Guste o no, la realidad es demasiado cruda para disimularla: un elevado porcentaje de población aprende y ha aprendido el euskera por pura y dura obligación. Obligación indirecta, desde luego, pero efectiva y concreta como pocas, dado que se ha instituido a través de los poderosos mecanismos del mercado laboral, cerrándolo en sus sectores más apetecibles para todo aquel que no acreditase el conocimiento de la lengua. Difundiendo entre la ciudadanía el mensaje sutil pero claro de que sin el conocimiento del vascuence sus hijos no podrían competir por el acceso a los mejores puestos de trabajo. Ni quizás a los peores. Convenciendo al profesorado de que, o se reciclaba lingüísticamente, o perdería su plaza y pasaría a desempeñar tareas de asistente de comedor. Valorando la lengua vernácula en las oposiciones por encima de los méritos profesionales ¡Para qué seguir! Tales han sido los medios utilizados para suscitar el entusiasmo de la población, desengáñense los ingenuos.

Por otro lado, a nadie se le oculta que no podía haber sido de otra manera. Siempre que pueden optar, la inmensa mayoría de las personas no aprenden un idioma distinto sino por una finalidad muy concreta: porque les aporta mayor capacidad de comunicación con más gente. La inmensa mayoría no aprendería espontáneamente un idioma como el euskera, sencillamente porque no aumenta su potencial comunicativo ¿Para que tener dos idiomas en una comunidad social en que todos tenemos ya el mismo? ¿Para hacer ahora en dos idiomas lo que antes ya hacíamos en uno?

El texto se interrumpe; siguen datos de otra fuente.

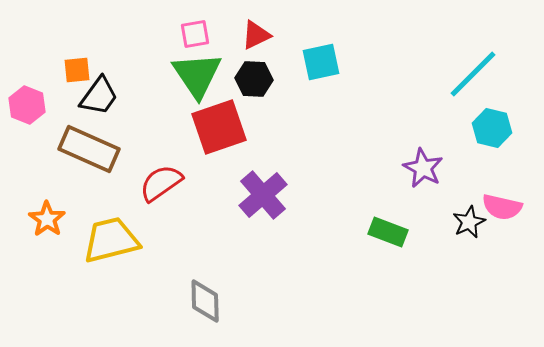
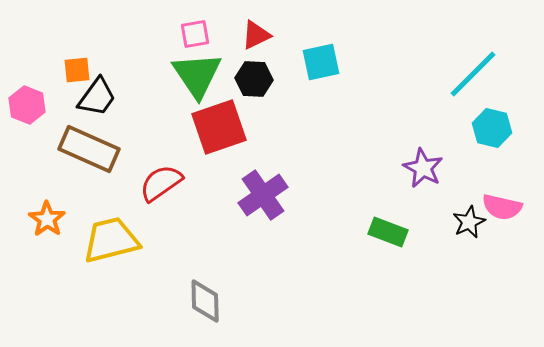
black trapezoid: moved 2 px left, 1 px down
purple cross: rotated 6 degrees clockwise
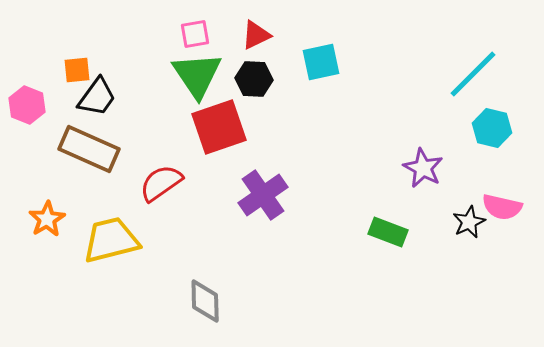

Extraño capricho. Sólo un pequeño sector de población, aquel para el cual el idioma tiene un valor simbólico o expresivo, lo aprendería esforzadamente aún nadando contra corriente.

Lo asombroso del caso no son los medios que se han utilizado para conseguir el espectacular incremento del euskera, dado que éstos sólo podían ser la coacción indirecta y la mezcla de palo y zanahoria. Lo asombroso es que tales medios hayan tenido y sigan teniendo pleno soporte legal y constitucional y, por ello, sean inobjetables desde un punto de vista estrictamente jurídico. Lo asombroso es que hayamos montado en España un sistema normativo que permite a las autoridades de turno organizar gigantescos experimentos de reconversión lingüística de enteras masas de población nada menos que a finales del siglo XX. Con la ley en la mano. Esto sí que es asombroso.

Desde el momento en que el art. 3º de la Constitución estableció que las lenguas de España distintas del castellano serían oficiales en cada Comunidad de acuerdo con su Estatuto, desde ese mismo momento, quedó abierto el experimento al que luego hemos asistido. Porque una vez que el euskera (pongan catalán, gallego, o bable según corresponda) se declara lengua oficial, sucede que los ciudadanos que lo hablan tienen derecho a dirigirse a la Administración en esa lengua; y a exigir que la Administración les hable en ella. Para lo cual los funcionarios deben conocerla, luego hay que exigirla como condición o mérito para el empleo. Vayan ustedes estirando del hilo de las consecuencias y llegarán a una conclusión bastante obvia: en el momento en que una lengua minoritaria se declara oficial con el mismo rango que la común, se está poniendo la primera piedra de la obligación de que a la larga todos los ciudadanos la aprendan y conozcan. Es así de inevitable.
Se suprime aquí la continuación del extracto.